Le dictateur du Congo-Brazzaville, Denis Sassou-N'Guesso, a, certainement, raté sa vocation. Il aurait dû faire carrière dans le théâtre (de masse). Car avec son débit lent d'ancien instituteur de campagne, il peut lui arriver de faire rire. C'est ce qui est arrivé, en fin de l'année dernière, quand il a juré qu'il allait lutter contre la corruption. Autrement dit, il dit vouloir s'attaquer aux bandits en col blanc qui ont ruiné l'économie congolaise et dont le plus grand nombre est composé de sa myriade de fils, filles, neveux, nièces, oncles et tantes. Tous des multi-milliardaires en CFA dont quelques-uns sont multi-millionnaires en euros. Si le dictateur 5 étoiles voulait amuser le Fonds monétaire international, (FMI), il n'y est pas parvenu car, là bas, on lui demande de jouer carte sur table, de ne plus mentir, de ne cacher aucune dette redevable par le Trésor Public, afin que la situation du Congo-Brazzaville, soit examinée selon les canons de la profession. On rappelle que la dette du Congo (ajoutée à celle qui avait volontairement été cachée au FMI) représente près de 200% du PIB.

Si Sassou-N'Guesso n'était pas né avant la honte, il se serait, déjà, donné la mort car la situation financière que vit son pays, aujourd'hui, est tout, simplement inimaginable, alors qu'en 2013 et 2014, il s'était substitué à la Banque mondiale et au FMI, en prêtant de l'argent à certains pays d'Afrique de l'Ouest comme la Côte d'Ivoire (notre photo montrant la visite de Ouattara au Congo qui lui avait permis d'obtenir un prêt de 100 milliards de F CFA en juin 2013), la Guinée et le Niger. Faire acte de magnanimité de cette façon pour se retrouver, soi-même, quelque temps, plus tard, devant les fourches caudines du FMI, se passe de commentaire. Très mauvais gestionnaire, Sassou a mis son pays en faillite. Sa chance, c'est qu'il sache mettre les Congolais au pas, sans quoi, ce serait le sauve qui peut au sein du clan d'Oyo.

« La crise doit nous aider à rectifier certains comportements (…) ; il s’agit de réprimer, éduquer, redresser lorsque les faits l’exigent, face à la fraude, la corruption, la concussion, le trafic d’influence, le laxisme », a-t-il déclaré, dans son discours de fin année 2017, prononcé, dimanche, 31 décembre, soir.

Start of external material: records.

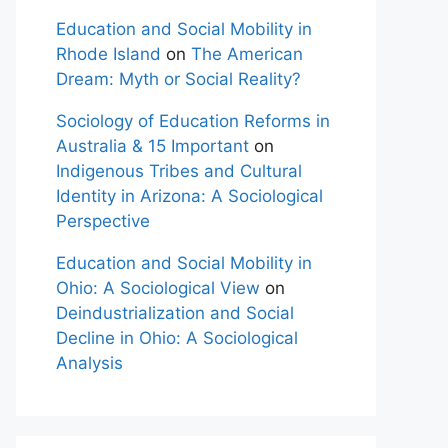
Education and Social Mobility in
Rhode Island
on
The American
Dream: Myth or Social Reality?
Sociology of Education Reforms in
Australia & 15 Important
on
Indigenous Tribes and Cultural
Identity in Arizona: A Sociological
Perspective
Education and Social Mobility in
Ohio: A Sociological View
on
Deindustrialization and Social
Decline in Ohio: A Sociological
Analysis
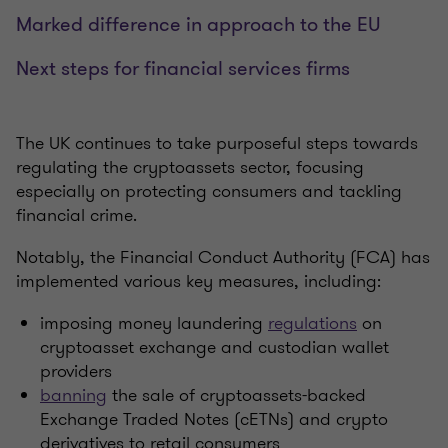
Marked difference in approach to the EU
Next steps for financial services firms
The UK continues to take purposeful steps towards
regulating the cryptoassets sector, focusing
especially on protecting consumers and tackling
financial crime.
Notably, the Financial Conduct Authority (FCA) has
implemented various key measures, including:
imposing money laundering
regulations
on
cryptoasset exchange and custodian wallet
providers
banning
the sale of cryptoassets-backed
Exchange Traded Notes (cETNs) and crypto
derivatives to retail consumers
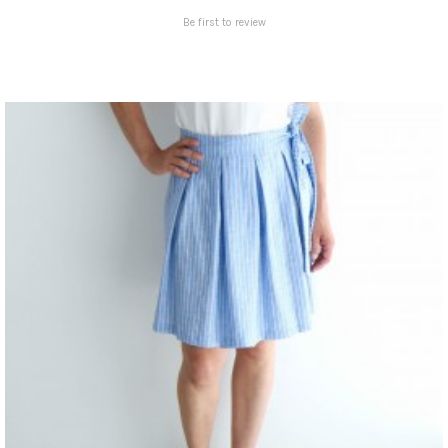
Be first to review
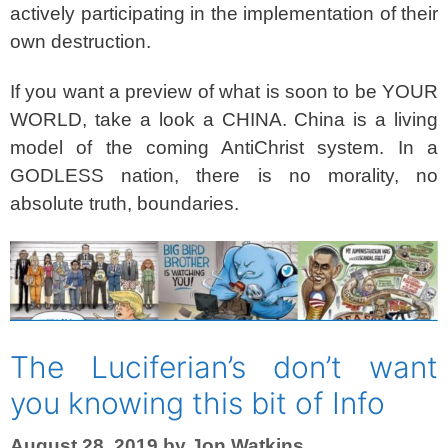
actively participating in the implementation of their
own destruction.
If you want a preview of what is soon to be YOUR
WORLD, take a look a CHINA.
China is a living
model of the coming AntiChrist system. In a
GODLESS nation, there is no morality, no
absolute truth, boundaries.
The Luciferian’s don’t want
you knowing this bit of Info
August 28, 2019
by
Jon Watkins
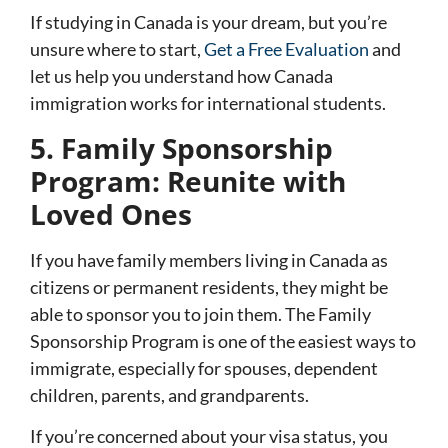
If studying in Canada is your dream, but you’re
unsure where to start,
Get a Free Evaluation
and
let us help you understand how Canada
immigration works for international students.
5. Family Sponsorship
Program: Reunite with
Loved Ones
If you have family members living in Canada as
citizens or permanent residents, they might be
able to sponsor you to join them. The
Family
Sponsorship Program
is one of the easiest ways to
immigrate, especially for spouses, dependent
children, parents, and grandparents.
If you’re concerned about your visa status, you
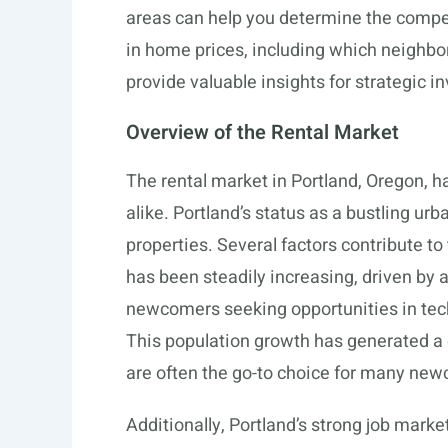
areas can help you determine the compet
in home prices, including which neighbo
provide valuable insights for strategic 
Overview of the Rental Market
The rental market in Portland, Oregon, ha
alike. Portland’s status as a bustling ur
properties. Several factors contribute to
has been steadily increasing, driven by 
newcomers seeking opportunities in tech
This population growth has generated a 
are often the go-to choice for many n
Additionally, Portland’s strong job marke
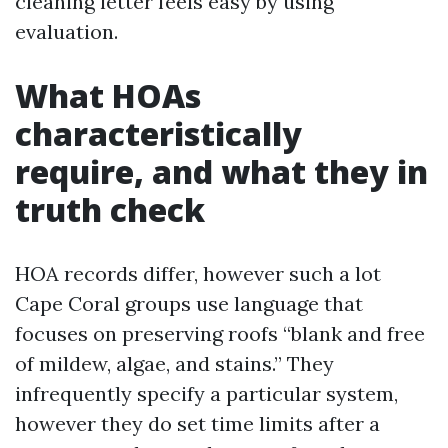
cleaning letter feels easy by using
evaluation.
What HOAs
characteristically
require, and what they in
truth check
HOA records differ, however such a lot
Cape Coral groups use language that
focuses on preserving roofs “blank and free
of mildew, algae, and stains.” They
infrequently specify a particular system,
however they do set time limits after a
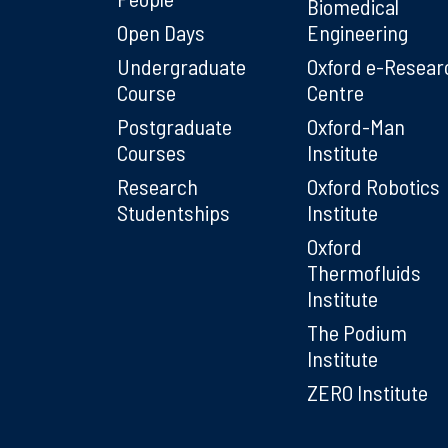
Biomedical
Open Days
Engineering
Undergraduate
Oxford e-Resear
Course
Centre
Postgraduate
Oxford-Man
Courses
Institute
Research
Oxford Robotics
Studentships
Institute
Oxford
Thermofluids
Institute
The Podium
Institute
ZERO Institute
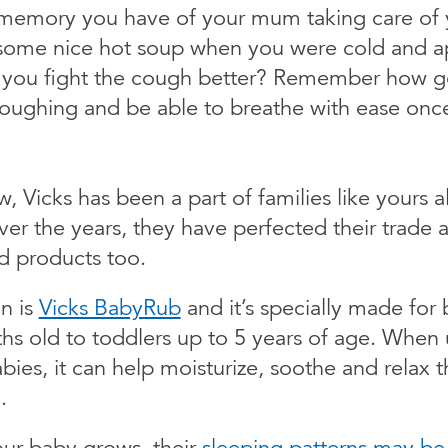
t memory you have of your mum taking care of
some nice hot soup when you were cold and a
 you fight the cough better? Remember how g
p coughing and be able to breathe with ease onc
 Vicks has been a part of families like yours al
ver the years, they have perfected their trade 
d products too.
n is
Vicks BabyRub
and it’s specially made for 
hs old to toddlers up to 5 years of age. When
ies, it can help moisturize, soothe and relax 
.
ur baby grows, their
sleeping patterns may be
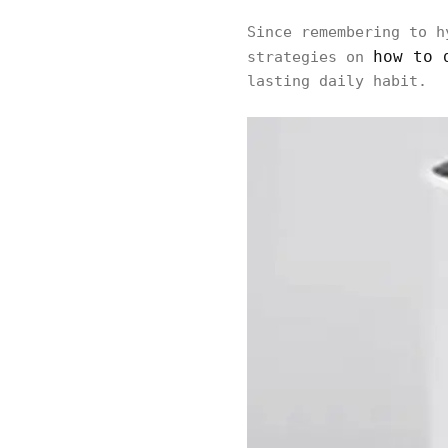
Since remembering to h
how to 
strategies on
lasting daily habit.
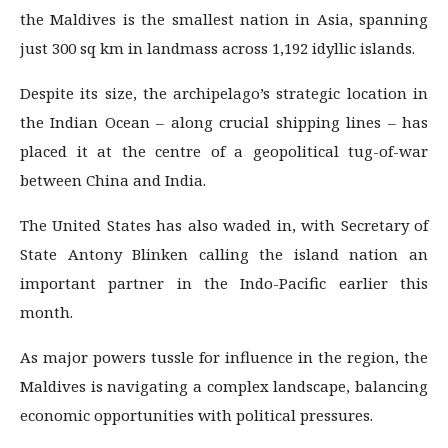
the Maldives is the smallest nation in Asia, spanning
just 300 sq km in landmass across 1,192 idyllic islands.
Despite its size, the archipelago’s strategic location in
the Indian Ocean – along crucial shipping lines – has
placed it at the centre of a geopolitical tug-of-war
between China and India.
The United States has also waded in, with Secretary of
State Antony Blinken calling the island nation an
important partner in the Indo-Pacific earlier this
month.
As major powers tussle for influence in the region, the
Maldives is navigating a complex landscape, balancing
economic opportunities with political pressures.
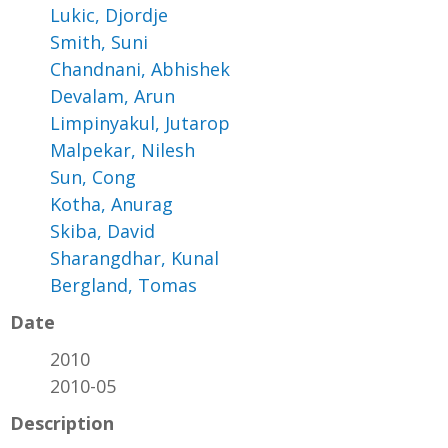
Lukic, Djordje
Smith, Suni
Chandnani, Abhishek
Devalam, Arun
Limpinyakul, Jutarop
Malpekar, Nilesh
Sun, Cong
Kotha, Anurag
Skiba, David
Sharangdhar, Kunal
Bergland, Tomas
Date
2010
2010-05
Description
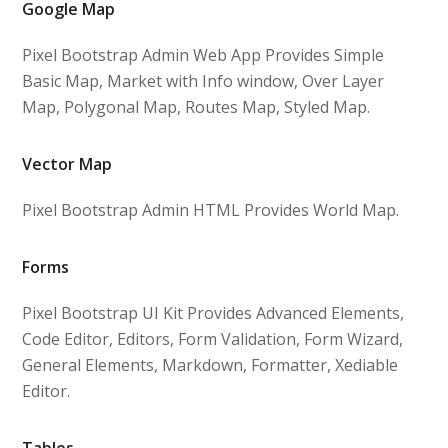
Google Map
Pixel Bootstrap Admin Web App Provides Simple
Basic Map, Market with Info window, Over Layer
Map, Polygonal Map, Routes Map, Styled Map.
Vector Map
Pixel Bootstrap Admin HTML Provides World Map.
Forms
Pixel Bootstrap UI Kit Provides Advanced Elements,
Code Editor, Editors, Form Validation, Form Wizard,
General Elements, Markdown, Formatter, Xediable
Editor.
Tables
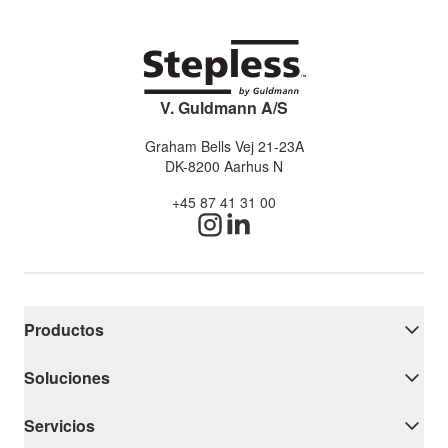
V. Guldmann A/S
Graham Bells Vej 21-23A
DK-8200
Aarhus N
+45 87 41 31 00
Productos
Soluciones
Servicios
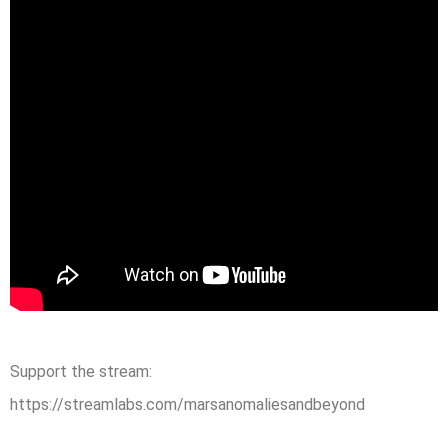
Support the stream:
https://streamlabs.com/marsanomaliesandbeyond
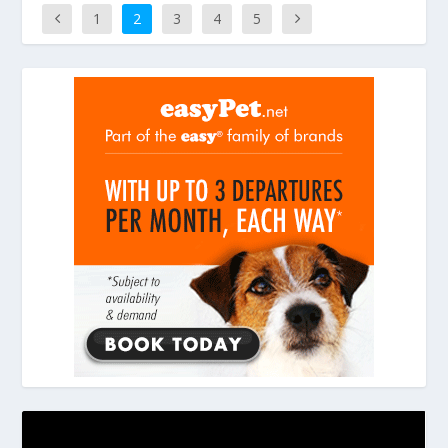
1
2
3
4
5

« Sanctionner sera la pierre angulaire de la gouvernance, sur l’autel de la législation et de la réglementation en vigueur », a-t-il assuré avant de marteler que « la lutte contre la corruption doit être menée dans tous les secteurs de l’Etat et, plus particulièrement, au niveau des régies financières ». Pour le prendre au mot, l'opposition a rétorqué en lui demandant de mettre aux arrêts son fils, Denis Christel Sassou-Nguesso, et son neveu, Jean-Jacques Bouya, accusés de faire partie des grands fossoyeurs de l'économie nationale, pour montrer aux Congolais et à la communauté des bailleur de fonds à qui il tend, désespérément, les bras qu'il est capable de passer du discours aux actes concrets. Mais, le dictateur est-il capable de couper la branche où il est, lui-même, assis ?

« Sauvons nous, nous-mêmes .N’attendons pas que le salut vienne d’ailleurs », a dit le président congolais qui a annoncé dans la foulée la tenue imminente du Conseil supérieur de la magistrature qui d’après lui : « offrira l’opportunité d’examiner les possibilités d’insuffler plus d’efficacité à la justice et de combattre la corruption ».

Et le président Sassou de préciser que « dans notre pays, aucune disposition n’interdit aux procureurs de la République de se saisir des dossiers délictueux, y compris ceux portant sur des crimes économiques ».

Conclusion : encore une fois, le président congolais est dans la manipulation. Il fait ce que personne ne lui demande et déploie son énergie dans des batailles sans importance. La crise ayant mis le Congo à genou, il lui est demandé d'arrêter les pilleurs de l'économie (qu'il connaît très bien), pas de faire des annonces sans lendemain. Car ceux qui ont ruiné le pays, ne demandent pas de grosses enquêtes pour être mis hors d'état de nuire à la fortune publique.